The Dick's Picks Vol. 1 release of 12/19/73 itself was truncated, edited (Phil nixed the bass solo), and rearranged to fit on two cd's.  While heads would be in an uproar about that now, at the time it was a godsend to me as a 15-year-old deadhead.  I wasn't in it deep enough to have a sense of what whole tours were like, so to me "fall 73" didn't mean much beyond 12/2/73 and 11/11/73.  But given the relative lack of ceremony that accompanied the initial Dick's Picks releases, right down to the simple faux-tape box packaging (which I still love), this show felt like a gift from the heart of a fellow traveler, a well-worn copy of a tape pressed into your hand and accompanied by a knowing look.

As I hear it now, though, 12/19/73 takes on a different meaning in context.  Now I hear it more like the final parting salvo from the mothership that came ever so close to Earth for a few precious weeks, particularly for a short spell in December.  We -- or at least I -- now know that the Dead had essentially completed their Wall of Sound by these December shows (before its "debut" in 1974), so next time you listen to any of them (why not today?), keep in mind that the sound was pouring out of a stack that looked like this:

the stage two weeks earlier on 12/6/73
That same stack arguably probably did as much harm as it did good for the band, so in a sense, December 1973 (and the following Feb 74 Winterland shows) really were like a farewell to a whole era -- in Dick's mind, the greatest -- of the Grateful Dead.

The music performed on 12/19 has been discussed at length in many other places, and hopefully you know it well yourself.  Nowadays I always go for the full show, but when I think of it, my mind still arranges it like Dick did for the release (and I'm still always caught off guard by that bass solo when I hear it).  Some have griped that Dick picked the wrong night, but I still think 12/19 blows 12/18 out of the water.  The 18th is a great show, but I can't get over the fact that it fizzles out right at the very heart of it (the second half of Dark Star, which fails to launch because of a blown speaker).  The 19th picks up the pieces and ends the year the way it needed to be ended: absolutely top-flight improvisation, topped with an extra-heavy blast of deep cosmic sound.  Possibly the most mind-blowing moment ever in the recorded history of creation, as Dick might have put it.

Thanks again, Dick!

PS.  Can't resist letting the boys have the last word.  This wasn't preserved on the sbd, but it's all there on the aud or the matrix: https://archive.org/details/gd1973-12-19.126124.mtx.dusborne.droncit.flac16
Phil: Before we get started, I guess we gotta let you know that there's a really strict rule against smoking in this auditorium and, uh, you heard the fellow telling you all about it in his best CBS School of Broadcasting voice, and what I wanted to tell you was no matter what it is you're smoking, you're liable to get tapped on the shoulder by somebody that you don't want to see. So if you're gonna smoke anything, I don't care what it is, make sure you know everybody within ten feet of you at all times.

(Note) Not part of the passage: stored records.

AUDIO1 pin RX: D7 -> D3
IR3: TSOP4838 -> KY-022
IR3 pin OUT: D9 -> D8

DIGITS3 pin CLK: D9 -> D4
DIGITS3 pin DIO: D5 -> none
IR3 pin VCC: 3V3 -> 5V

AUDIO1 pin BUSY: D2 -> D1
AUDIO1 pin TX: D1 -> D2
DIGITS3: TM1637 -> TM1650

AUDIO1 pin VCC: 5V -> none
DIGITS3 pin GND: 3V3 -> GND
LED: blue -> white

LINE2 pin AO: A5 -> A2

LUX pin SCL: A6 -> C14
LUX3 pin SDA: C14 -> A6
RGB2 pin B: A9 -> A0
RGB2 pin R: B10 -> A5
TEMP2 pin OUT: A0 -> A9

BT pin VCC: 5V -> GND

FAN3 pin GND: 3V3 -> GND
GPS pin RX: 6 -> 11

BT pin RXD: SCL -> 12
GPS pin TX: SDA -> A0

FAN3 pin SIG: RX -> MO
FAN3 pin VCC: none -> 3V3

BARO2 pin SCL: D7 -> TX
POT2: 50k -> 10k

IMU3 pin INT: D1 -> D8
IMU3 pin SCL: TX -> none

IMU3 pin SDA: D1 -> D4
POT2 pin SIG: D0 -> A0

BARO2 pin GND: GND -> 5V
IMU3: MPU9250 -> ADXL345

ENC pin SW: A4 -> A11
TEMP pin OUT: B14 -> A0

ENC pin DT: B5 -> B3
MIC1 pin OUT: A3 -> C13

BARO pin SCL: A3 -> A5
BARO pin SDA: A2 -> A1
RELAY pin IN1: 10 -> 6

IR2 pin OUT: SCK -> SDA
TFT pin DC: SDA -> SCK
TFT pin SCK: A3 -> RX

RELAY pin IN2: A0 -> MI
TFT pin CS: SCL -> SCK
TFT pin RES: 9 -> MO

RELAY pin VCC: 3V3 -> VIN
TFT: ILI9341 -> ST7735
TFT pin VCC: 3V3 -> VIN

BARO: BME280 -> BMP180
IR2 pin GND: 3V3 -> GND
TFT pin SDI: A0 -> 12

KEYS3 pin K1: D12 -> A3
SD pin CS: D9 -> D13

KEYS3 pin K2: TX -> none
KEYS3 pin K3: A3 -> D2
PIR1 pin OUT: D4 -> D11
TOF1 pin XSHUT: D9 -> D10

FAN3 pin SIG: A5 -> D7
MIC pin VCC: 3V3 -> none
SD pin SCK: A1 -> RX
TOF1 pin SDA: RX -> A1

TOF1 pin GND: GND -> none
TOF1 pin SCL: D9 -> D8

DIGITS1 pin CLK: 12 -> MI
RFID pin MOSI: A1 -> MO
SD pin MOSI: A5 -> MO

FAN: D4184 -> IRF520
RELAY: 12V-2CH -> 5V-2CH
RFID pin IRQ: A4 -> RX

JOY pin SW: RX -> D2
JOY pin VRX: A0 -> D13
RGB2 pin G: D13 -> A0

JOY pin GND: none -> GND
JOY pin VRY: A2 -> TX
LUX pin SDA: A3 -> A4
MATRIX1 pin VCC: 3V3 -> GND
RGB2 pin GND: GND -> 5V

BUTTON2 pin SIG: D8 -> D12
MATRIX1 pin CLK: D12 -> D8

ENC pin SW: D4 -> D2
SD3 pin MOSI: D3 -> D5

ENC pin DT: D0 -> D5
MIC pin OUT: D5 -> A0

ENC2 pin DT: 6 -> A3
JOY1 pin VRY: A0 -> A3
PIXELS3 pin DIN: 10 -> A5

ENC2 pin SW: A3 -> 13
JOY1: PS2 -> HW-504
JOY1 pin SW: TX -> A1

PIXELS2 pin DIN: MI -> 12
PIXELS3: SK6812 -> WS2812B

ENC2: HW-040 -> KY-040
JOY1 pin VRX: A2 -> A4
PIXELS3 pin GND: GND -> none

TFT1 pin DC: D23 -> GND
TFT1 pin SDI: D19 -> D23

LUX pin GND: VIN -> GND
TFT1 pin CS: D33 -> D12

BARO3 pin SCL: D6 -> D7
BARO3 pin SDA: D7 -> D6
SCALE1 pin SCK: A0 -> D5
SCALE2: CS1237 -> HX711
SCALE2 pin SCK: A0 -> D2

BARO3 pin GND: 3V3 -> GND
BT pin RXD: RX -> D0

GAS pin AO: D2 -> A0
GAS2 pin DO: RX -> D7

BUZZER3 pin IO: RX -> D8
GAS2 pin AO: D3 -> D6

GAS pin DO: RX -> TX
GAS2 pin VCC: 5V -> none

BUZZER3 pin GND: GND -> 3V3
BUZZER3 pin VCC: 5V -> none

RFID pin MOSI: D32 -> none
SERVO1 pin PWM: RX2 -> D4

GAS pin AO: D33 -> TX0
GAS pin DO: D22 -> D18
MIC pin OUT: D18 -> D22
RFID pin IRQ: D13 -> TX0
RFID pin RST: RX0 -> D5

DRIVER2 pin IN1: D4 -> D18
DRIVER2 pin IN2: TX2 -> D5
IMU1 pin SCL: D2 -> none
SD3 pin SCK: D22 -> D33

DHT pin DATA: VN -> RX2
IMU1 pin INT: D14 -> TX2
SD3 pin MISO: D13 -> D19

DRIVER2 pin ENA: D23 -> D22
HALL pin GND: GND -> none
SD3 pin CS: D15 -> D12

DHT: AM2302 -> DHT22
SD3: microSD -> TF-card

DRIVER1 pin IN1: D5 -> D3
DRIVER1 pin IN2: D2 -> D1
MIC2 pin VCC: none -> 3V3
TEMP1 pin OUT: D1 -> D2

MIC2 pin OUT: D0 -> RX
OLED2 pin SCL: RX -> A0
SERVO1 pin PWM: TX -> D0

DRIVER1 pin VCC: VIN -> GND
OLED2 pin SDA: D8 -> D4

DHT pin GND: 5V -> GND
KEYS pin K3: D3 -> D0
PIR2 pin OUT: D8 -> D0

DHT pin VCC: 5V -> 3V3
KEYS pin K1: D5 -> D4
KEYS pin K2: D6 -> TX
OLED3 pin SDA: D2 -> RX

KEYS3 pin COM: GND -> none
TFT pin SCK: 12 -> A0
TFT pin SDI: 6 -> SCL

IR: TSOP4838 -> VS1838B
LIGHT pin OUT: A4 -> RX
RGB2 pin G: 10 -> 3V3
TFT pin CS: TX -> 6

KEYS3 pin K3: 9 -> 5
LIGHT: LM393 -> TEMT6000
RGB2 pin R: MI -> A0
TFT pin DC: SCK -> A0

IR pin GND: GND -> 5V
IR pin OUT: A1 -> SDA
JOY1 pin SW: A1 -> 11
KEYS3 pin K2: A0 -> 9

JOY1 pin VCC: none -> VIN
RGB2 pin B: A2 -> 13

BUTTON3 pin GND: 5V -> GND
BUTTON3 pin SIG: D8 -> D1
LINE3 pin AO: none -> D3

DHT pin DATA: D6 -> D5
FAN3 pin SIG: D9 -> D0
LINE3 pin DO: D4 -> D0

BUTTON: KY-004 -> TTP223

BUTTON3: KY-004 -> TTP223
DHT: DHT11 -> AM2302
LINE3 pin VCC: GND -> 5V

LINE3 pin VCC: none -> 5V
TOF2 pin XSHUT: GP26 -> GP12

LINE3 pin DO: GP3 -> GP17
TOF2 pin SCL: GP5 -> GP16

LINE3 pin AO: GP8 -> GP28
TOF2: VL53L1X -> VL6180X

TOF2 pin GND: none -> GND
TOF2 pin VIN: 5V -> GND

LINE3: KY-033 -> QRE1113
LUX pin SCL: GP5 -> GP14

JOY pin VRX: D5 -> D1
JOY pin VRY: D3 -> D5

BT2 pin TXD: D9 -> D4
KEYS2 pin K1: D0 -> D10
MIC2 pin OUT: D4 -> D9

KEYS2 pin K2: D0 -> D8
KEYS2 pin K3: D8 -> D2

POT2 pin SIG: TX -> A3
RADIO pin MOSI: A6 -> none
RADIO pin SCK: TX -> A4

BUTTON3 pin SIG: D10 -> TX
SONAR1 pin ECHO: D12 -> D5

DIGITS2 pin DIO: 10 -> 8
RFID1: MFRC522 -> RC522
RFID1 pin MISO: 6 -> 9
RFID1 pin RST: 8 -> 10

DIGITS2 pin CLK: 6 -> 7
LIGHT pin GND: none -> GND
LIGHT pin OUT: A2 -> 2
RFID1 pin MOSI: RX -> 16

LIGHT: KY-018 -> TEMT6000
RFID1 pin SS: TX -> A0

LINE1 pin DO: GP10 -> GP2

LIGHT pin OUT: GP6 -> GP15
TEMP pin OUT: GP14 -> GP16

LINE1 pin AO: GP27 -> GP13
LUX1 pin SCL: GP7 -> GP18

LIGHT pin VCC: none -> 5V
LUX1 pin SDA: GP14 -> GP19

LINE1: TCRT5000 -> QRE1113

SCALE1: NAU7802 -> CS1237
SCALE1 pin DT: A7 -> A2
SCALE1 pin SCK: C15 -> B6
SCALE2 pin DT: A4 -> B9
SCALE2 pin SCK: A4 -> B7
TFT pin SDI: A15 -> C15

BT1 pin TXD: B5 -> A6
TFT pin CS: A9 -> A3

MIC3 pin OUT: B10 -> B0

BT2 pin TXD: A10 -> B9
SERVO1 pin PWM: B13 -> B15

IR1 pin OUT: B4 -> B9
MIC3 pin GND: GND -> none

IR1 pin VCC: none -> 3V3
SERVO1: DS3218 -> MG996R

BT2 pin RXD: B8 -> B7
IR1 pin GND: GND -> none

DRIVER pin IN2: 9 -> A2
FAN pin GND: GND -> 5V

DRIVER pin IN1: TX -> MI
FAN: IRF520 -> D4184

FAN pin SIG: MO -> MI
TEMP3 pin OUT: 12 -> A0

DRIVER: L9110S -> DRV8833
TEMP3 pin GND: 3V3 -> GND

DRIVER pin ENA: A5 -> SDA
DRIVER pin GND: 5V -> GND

Bob: Last night there were people that were busted that were in the middle of great masses of people so they can see--

Phil: Right in the center of the mass of people, that's where it was... So nowhere is safe, comprende?

Bob: If you're gonna do something that they don't want you to do, you better make sure that they don't see you, and that's not easy to do.

Phil: In fact, it's impossible.

Jerry: So remember your hippie training, folks!  Be cool! Thank you.